Task brief: What you return should match the data below exactly, with no pictures in it.

[Coordinate-based change listings]
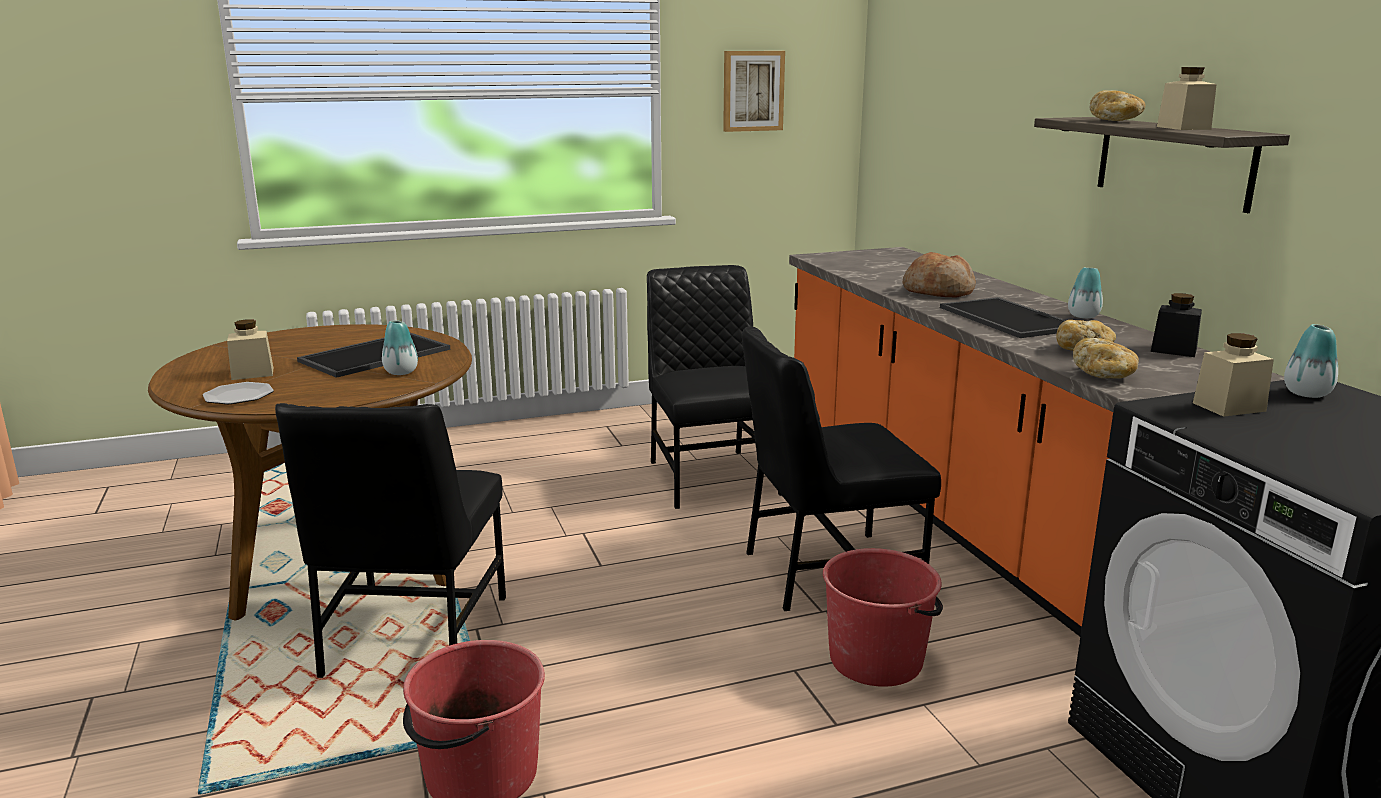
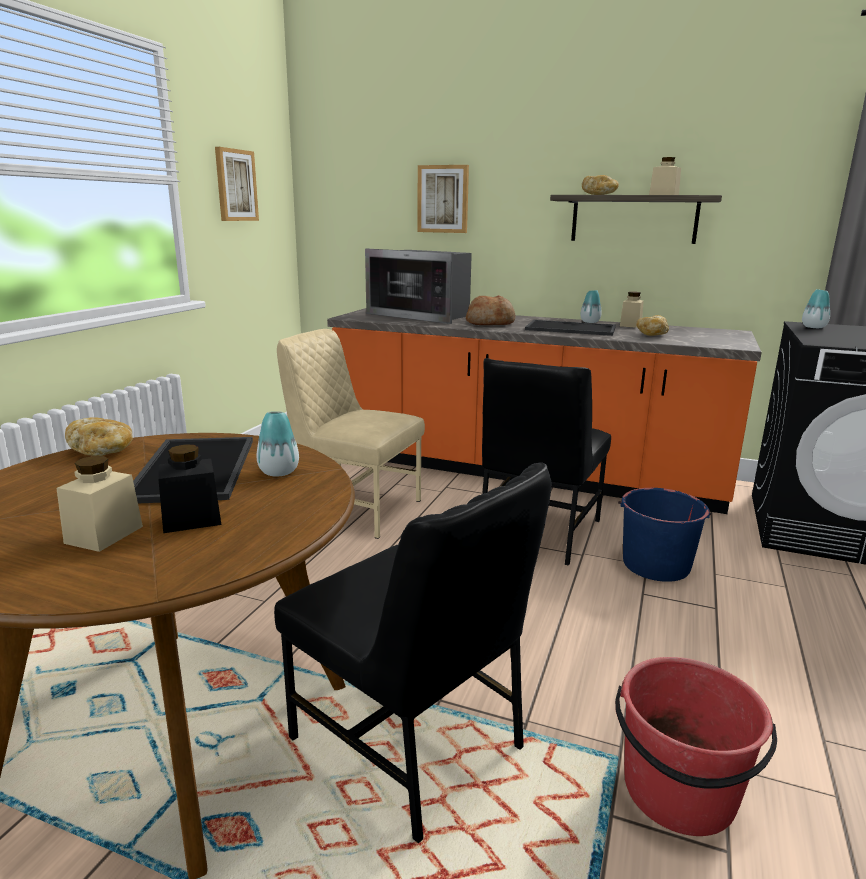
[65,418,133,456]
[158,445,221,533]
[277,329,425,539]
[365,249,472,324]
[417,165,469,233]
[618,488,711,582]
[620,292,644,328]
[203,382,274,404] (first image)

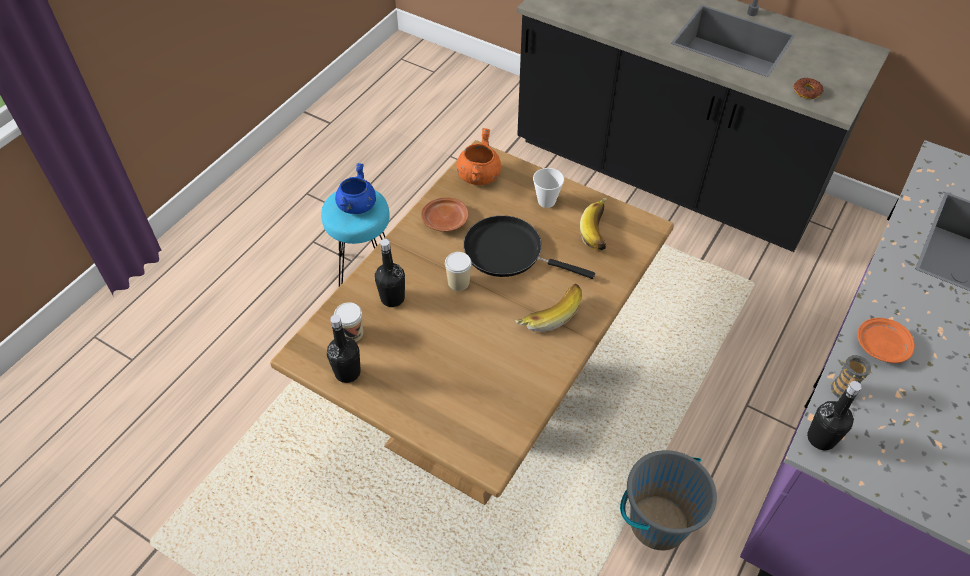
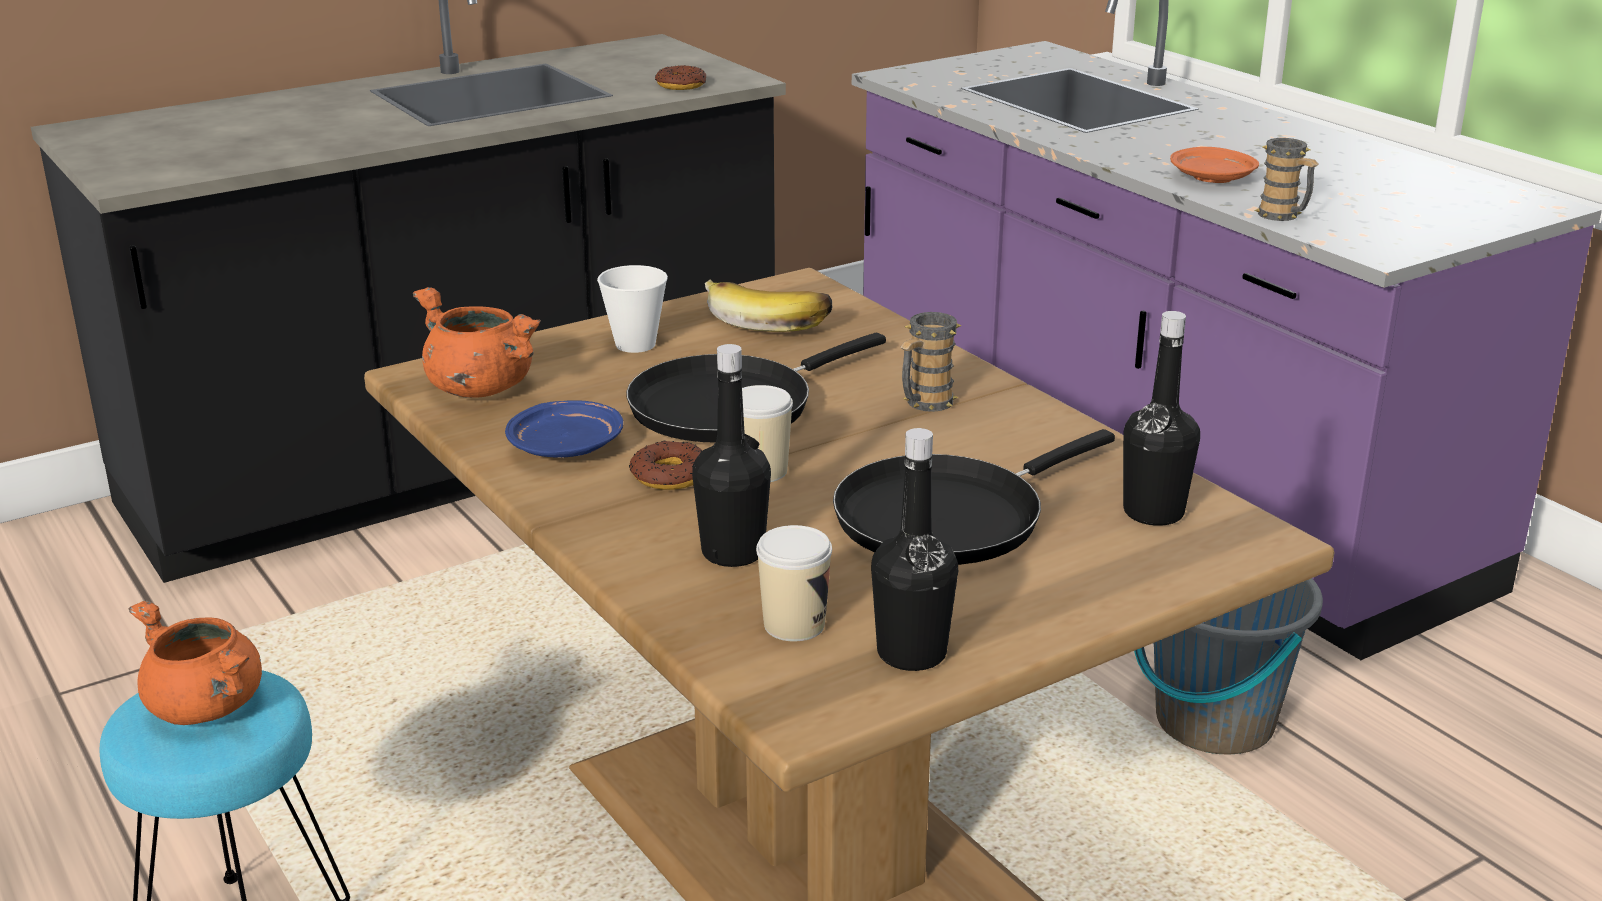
[128,601,262,725]
[505,400,623,458]
[629,441,703,490]
[833,429,1115,565]
[901,312,962,412]
[1123,311,1200,526]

Completed task:
[65,418,133,456]
[158,445,221,533]
[277,329,425,539]
[365,249,472,324]
[417,165,469,233]
[618,488,711,582]
[620,292,644,328]
[203,382,274,404] (first image)

[128,601,262,725]
[505,400,623,458]
[629,441,703,490]
[833,429,1115,565]
[901,312,962,412]
[1123,311,1200,526]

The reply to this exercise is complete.